The two sides had agreed on a coalition government in January, but the March coup quickly sabotaged the country.
Lieutenant General Babacar Gaye, who leads UN efforts in CAR, warned of "anarchy."
“As there is no proper chain of command, the country runs the risk of descending into anarchy and chaos,” Gaye said. “Some police officers are reporting to work, but are not equipped to work safely and effectively. Furthermore, they do not trust and they fear their Séléka counterparts.”
Save the Children has reported 100,000 young people have fled their homes for fears of sexual abuse, disease and the prospect of becoming child soldiers.
“Families are running out of food, and many are still hiding in the bush, afraid to return home. When they are not direct victims of violence, children have often witnessed their homes and schools being looted and their parents threatened or beaten,” said Maria Wangechi, Save the Children’s CAR country director.
In July, Doctors without Borders accused the international community of ignoring the “humanitarian emergency” gripping CAR. It published a report called “CAR: Abandoned to its Fate?”

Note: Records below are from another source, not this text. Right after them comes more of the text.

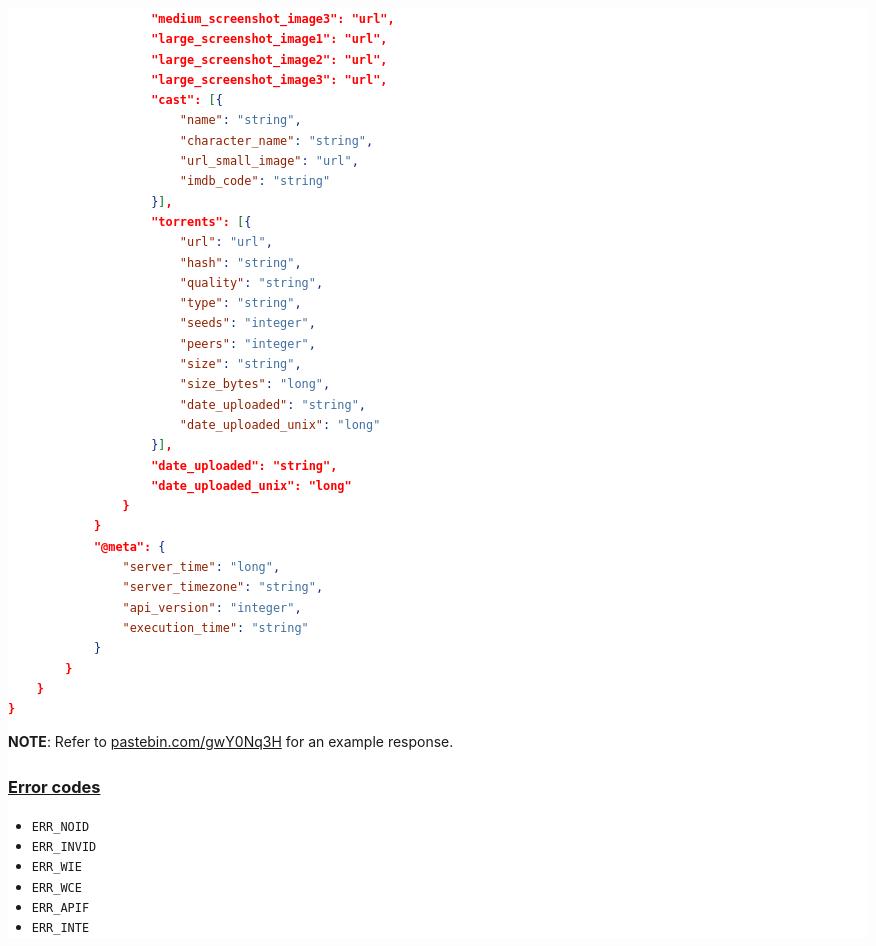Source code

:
 ```json
                    "medium_screenshot_image3": "url",
                    "large_screenshot_image1": "url",
                    "large_screenshot_image2": "url",
                    "large_screenshot_image3": "url",
                    "cast": [{
                        "name": "string",
                        "character_name": "string",
                        "url_small_image": "url",
                        "imdb_code": "string"
                    }],
                    "torrents": [{
                        "url": "url",
                        "hash": "string",
                        "quality": "string",
                        "type": "string",
                        "seeds": "integer",
                        "peers": "integer",
                        "size": "string",
                        "size_bytes": "long",
                        "date_uploaded": "string",
                        "date_uploaded_unix": "long"
                    }],
                    "date_uploaded": "string",
                    "date_uploaded_unix": "long"
                }
            }
            "@meta": {
                "server_time": "long",
                "server_timezone": "string",
                "api_version": "integer",
                "execution_time": "string"
            }
        }
    }
}
```

**NOTE**: Refer to [pastebin.com/gwY0Nq3H](https://pastebin.com/gwY0Nq3H) for an example response.

### [**Error codes**](/src/configs/error.codes.config.json)

- `ERR_NOID`
- `ERR_INVID`
- `ERR_WIE`
- `ERR_WCE`
- `ERR_APIF`
- `ERR_INTE`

The group said it cannot carry out vital programs like mosquito net distribution because of security concerns.
“We are facing one of the worst years in terms of the impact of malaria,” said Ellen van der Velden, head of mission in CAR.
It has now created a refugee crisis, with the UN saying 63,000 people have fled the violence to neighboring countries.
Despite CAR’s inherent wealth – with diamonds, timber, coffee and cotton making up exports – the World Bank estimated in 2008 that 62 percent of the population lives in poverty.